Conosco un ragazzo che lavora di notte in un bar, attacca alle dieci e torna a casa alle sei del mattino. Condivide il letto con la moglie nel suo giorno libero. Michele fa l’infermiere all’ospedale Civico, due volte a settimana gli tocca il turno notturno: l’altra mattina è passato dal bar per prendere i cornetti da portare a casa. Aveva appena finito, l’ho visto stanco come mai e gliel’ho detto. “Brutta nottata”, mi ha detto, e non ha aggiunto altro. Fa questa vita da dieci anni.

I ragazzi che lavorano con me al bar hanno il giorno libero dal lunedì al venerdì, raramente il sabato e la domenica. Il bar è una bestia aperta 365 giorni l’anno, e il sabato e la domenica sono i giorni in cui si lavora di più. Quando lavoravo al giornale era uguale. I fine settimana erano banditi. Non l’ho mai vista come una sofferenza o una privazione. Il mondo gira anche il sabato e la domenica, ve ne siete mai accorti?

Vi dico la verità: guardando su Repubblica.it il video dell’impiegata al centro commerciale che lancia il suo grido di dolore perché nel fine settimana vorrebbe stare coi figli e non può ho riso. Ho riso. Una denuncia surreale, patetica e anche offensiva, soprattutto in quel passaggio in cui parla di abusi, testuale, da parte del datore di lavoro. L’abuso del suo datore di lavoro che, poverella, non le consente la scampagnata all’agriturismo o a bere il vinello dei Castelli assieme agli amici. Conoscete ingiustizia più ingiusta?

La signora è separata e ha i figli a carico. E allora? Questo dovrebbe muovermi a compassione? Cinicamente dovrei dire che la vita è fatta così. Più concretamente dirò invece che conosco fiumi di gente che vorrebbe essere al posto di questa donna eletta dal giornalismo chic a paradigma di tutte le ingiustizie sociali. Vengano dalle mie parti i solerti cronisti a caccia di populismo a buon mercato: gli presenterò Vincenzo, un ragazzo che dorme in un furgone abbandonato dietro al bar da quando la moglie lo ha lasciato. Non ha un lavoro e ormai è così fuori di testa che non troverà mai più qualcuno disposto a scommettere su di lui.

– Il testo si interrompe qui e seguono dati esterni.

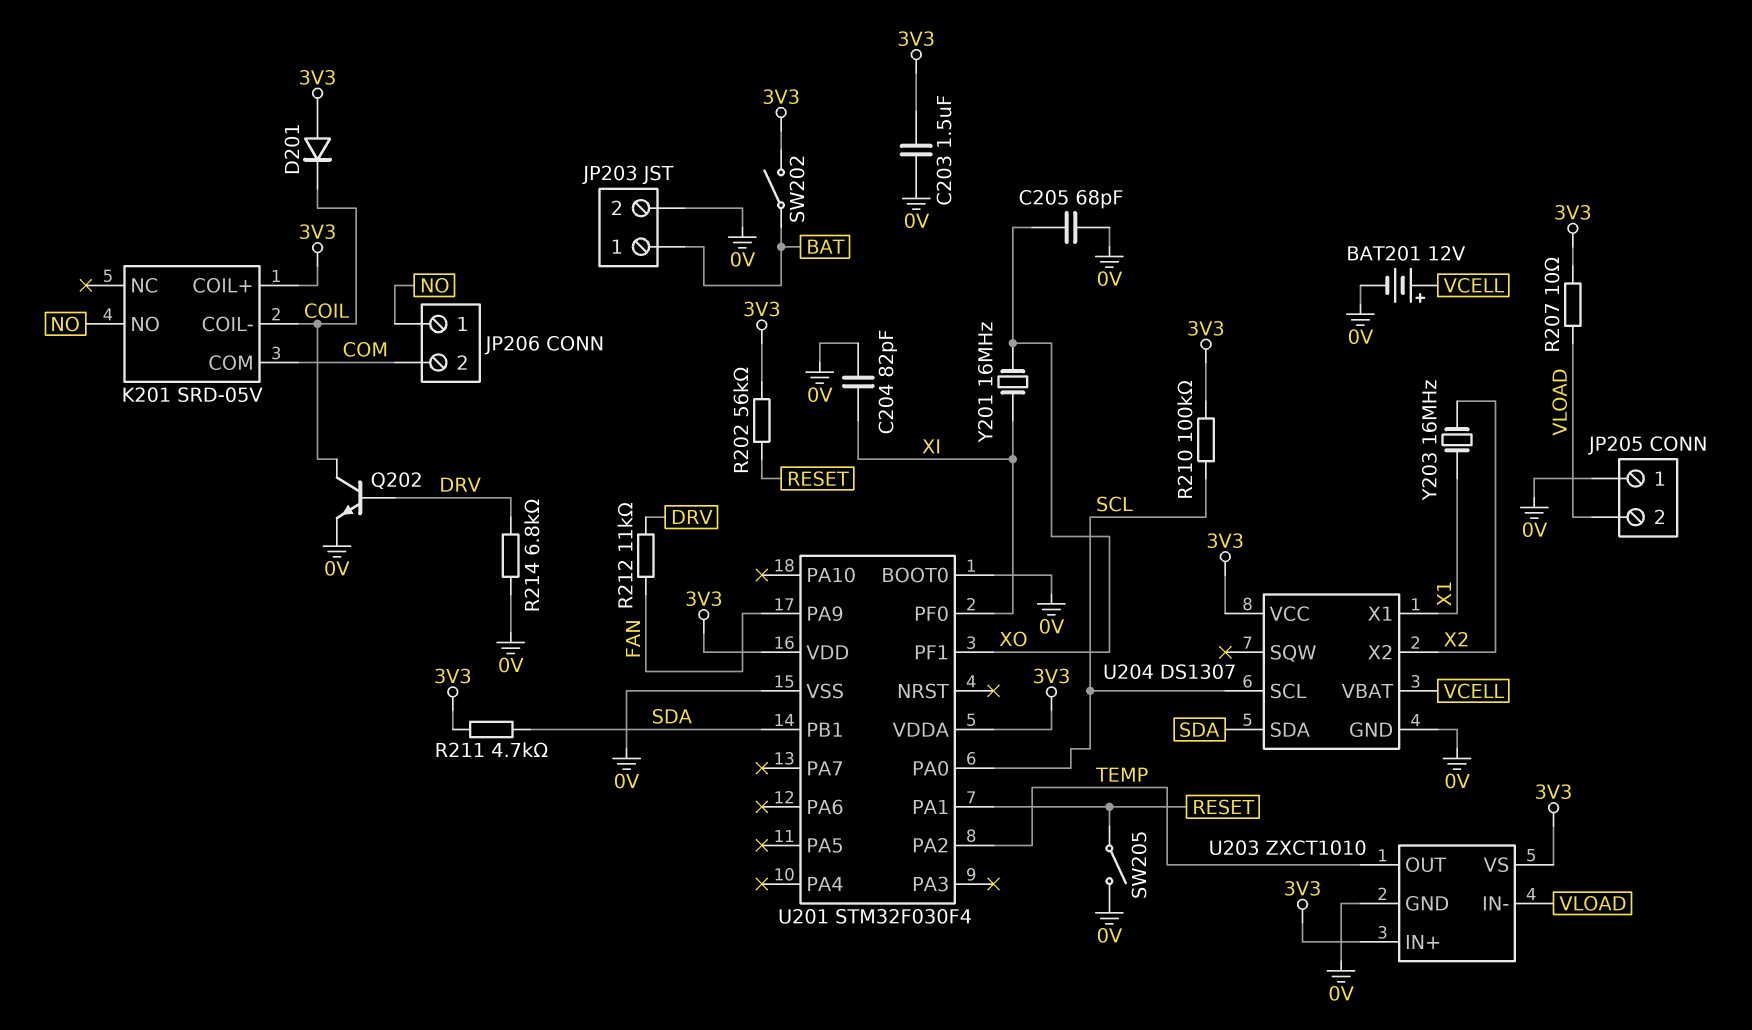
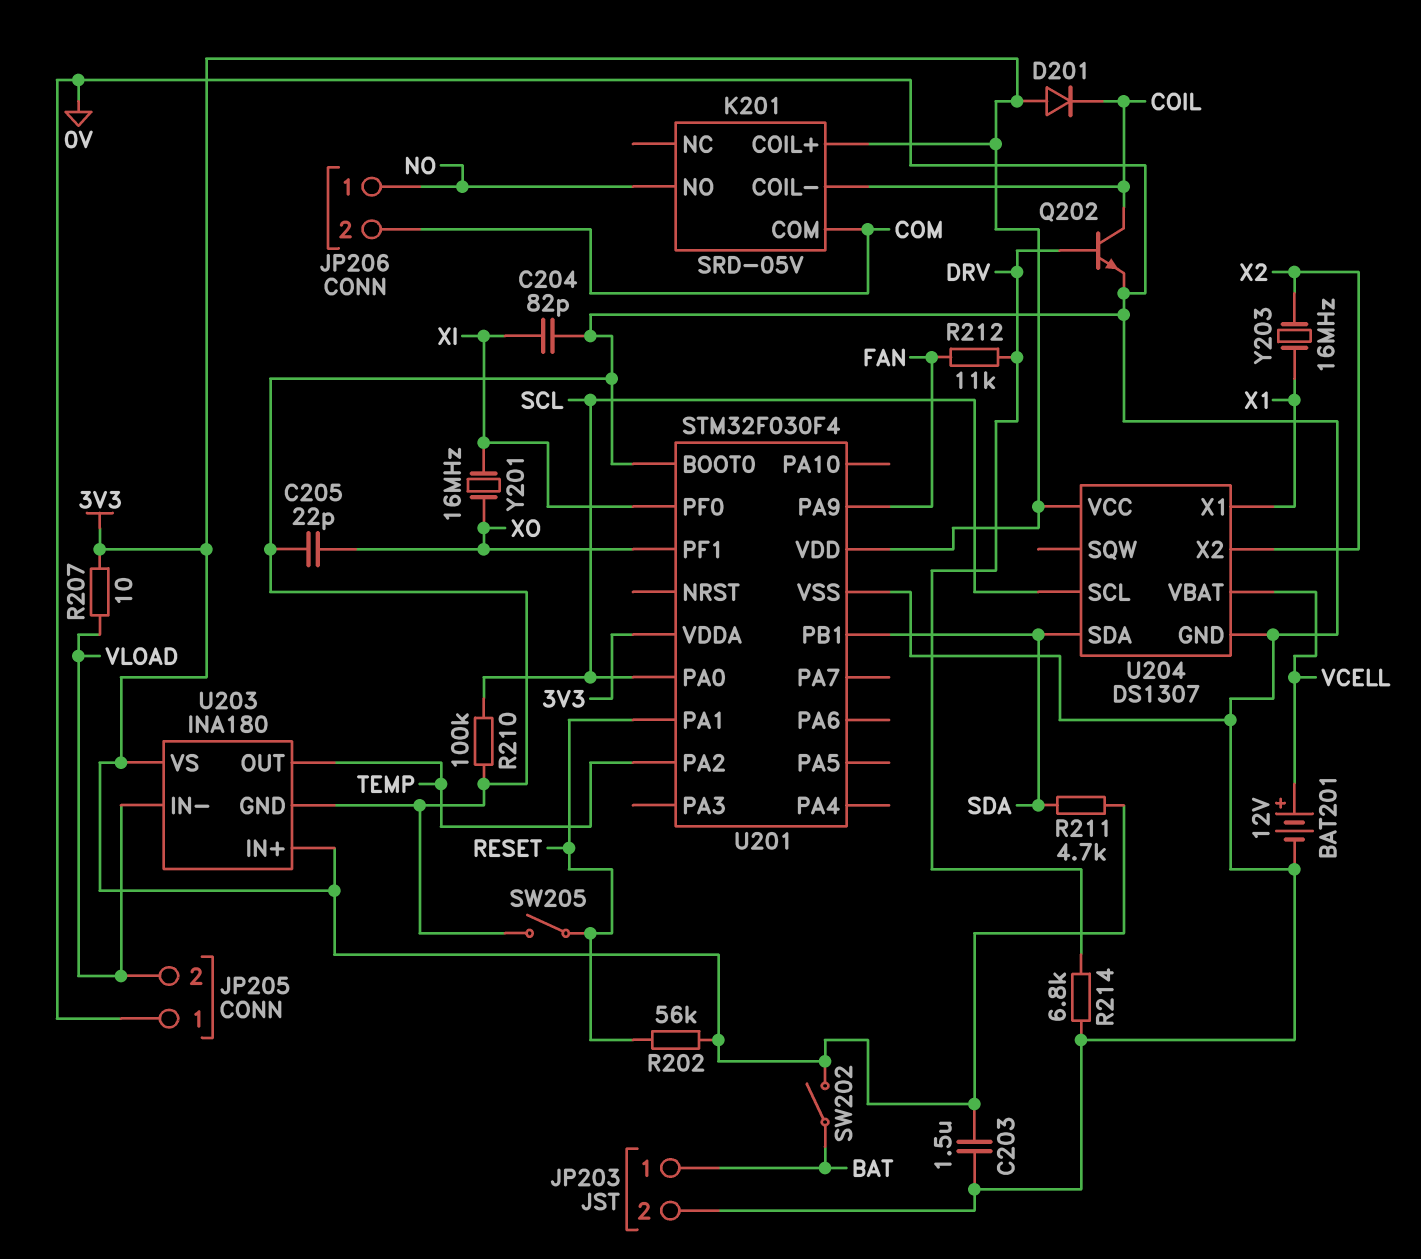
C205: 68pF (0V, XO) -> 22pF (0V, XO)
R210: 100k (3V3, SCL) -> 100k (0V, SCL)
U203: ZXCT1010 -> INA180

Ho sul mio tavolo pile di curriculum di uomini e donne che quel part time da venerdì, sabato e domenica lo firmerebbero col sangue; persone con esperienza da banconista, da pasticciere e da rosticciere che, nonostante le competenze, non avrebbero difficoltà a riciclarsi come fattorini e tuttofare, con l’umiltà di chi capisce che non è più tempo da puzza sotto il naso e che lo stipendio, oggi, ha un prezzo più alto che in passato.

A fronte di tutto ciò che tipo di empatia possiamo provare nei confronti della donna privata del sacro week end? Che tipo di solidarietà possiamo sperimentare verso una lavoratrice che, in spregio ai milioni di senzalavoro che darebbero un braccio per un lavoro come il suo, mette sullo stesso piano il lavoro nel fine settimana e l’abuso contrattuale?

L’abuso, gentile signora, è il padrone che si mette in tasca metà del tuo stipendio costringendoti a firmare la busta paga, è la malattia non riconosciuta, è il giorno libero e le ferie negate, non altro. Non altro.

È questo il famoso servizio giornalistico che andate cercando? La lavoratrice che prepara il caffè nella sua casetta e che davanti alla telecamera frigna per l’abnorme ingiustizia del sabato al lavoro nel centro commerciale? Sia riconoscente, piuttosto. E chieda scusa a chi non ha la sua fortuna, e se le resta tempo anche al suo datore di lavoro. A questo siamo, al padrone che abusa di te per il fatto di garantirti un lavoro e uno stipendio. A quando un #Metoo per i lavoratori costretti a lavorare? Qualcuno mi salvi da questa melassa.